How can i predict how many participants i will need in hypothesis test trial?

43 Views Asked by At

I try to understand if having more serious side effects after vaccine mean higher level of antibodies. There are 2 groups, divided by the severity of there side effects after the vaccine and there antibodies levels are tested.

Now the $H_0$ is that there is no difference in the amount of antibodies and $H_1$ says there is.

I don't know ahead what the average or variance will be.

How can i know how many participants i will probably need to get significant results with a p-value 0.05?

NOTE: I am not a statistician, i just try to understand how to do a good trial.

Thanks.

1

There are 1 best solutions below

2
On

Power and sample size computations require some educated guesses in advance. You expect more antibodies among subjects who have more side effects. That means the alternative hypothesis is one-sided. So $H_0$ is that there is no difference and $H_a$ is more antibodies in the high side-effects group.

You say you want to find significance at the 5% level. Possibly you would use a two-sample t test (which requires antibody counts to be approximately normal). Let's say you want probability 80% or 90% of finding a meaningful difference.

Maybe the standard deviation $\sigma$ of antibodies will be about 30 units in each group and you would consider $\Delta = 10$ units difference to be clinically meaningful. (It is the ratio $\Delta/\sigma$ that matters.

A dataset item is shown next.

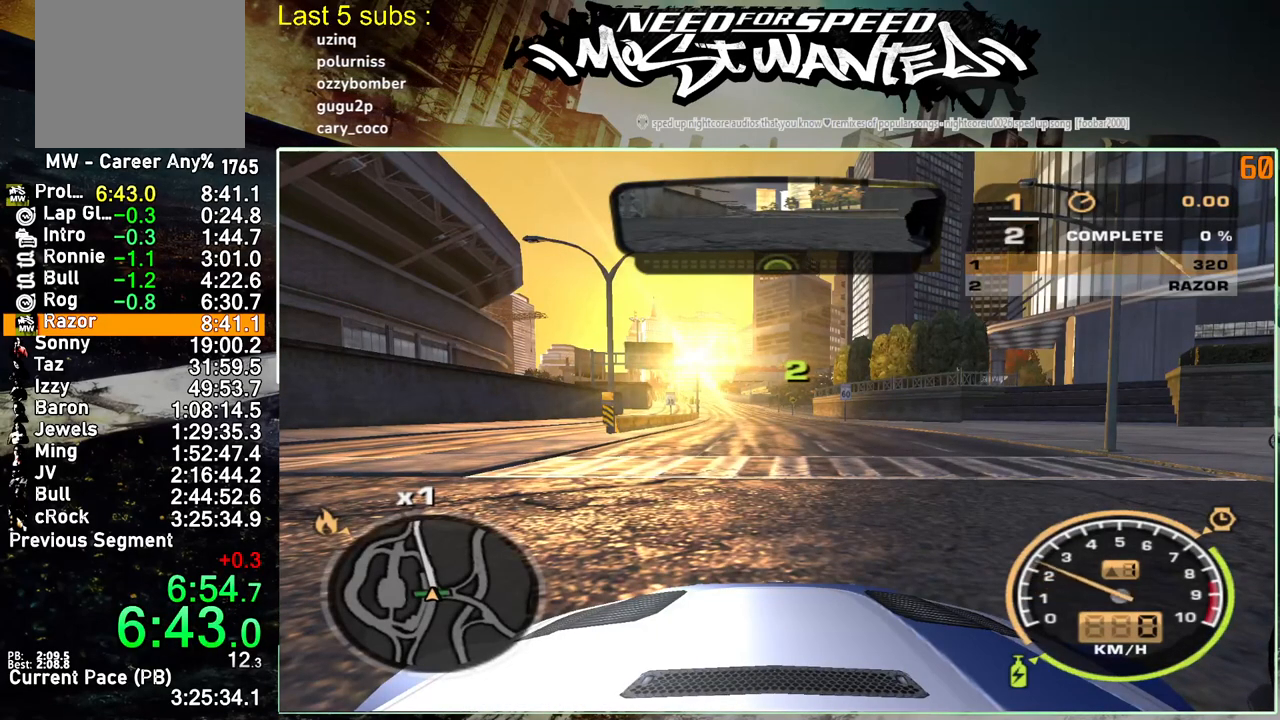
{"buttons": ["R2"], "left_stick": "center", "right_stick": "center", "events": []}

So you're saying it would be important to detect a difference that's $1/3$ the standard deviation.)

Someone connected with the study must have some information or intuition about the variability of antibody counts and how big a difference is of important to detect, or you shouldn't be trying to plan such a study.

Testing is most efficient when the number in each group is roughly the same. For planning purposes we assume it will be reasonable to define 'serious side effects' so that about half of the subjects have serious side effects. Maybe not true, but it gives a way to start.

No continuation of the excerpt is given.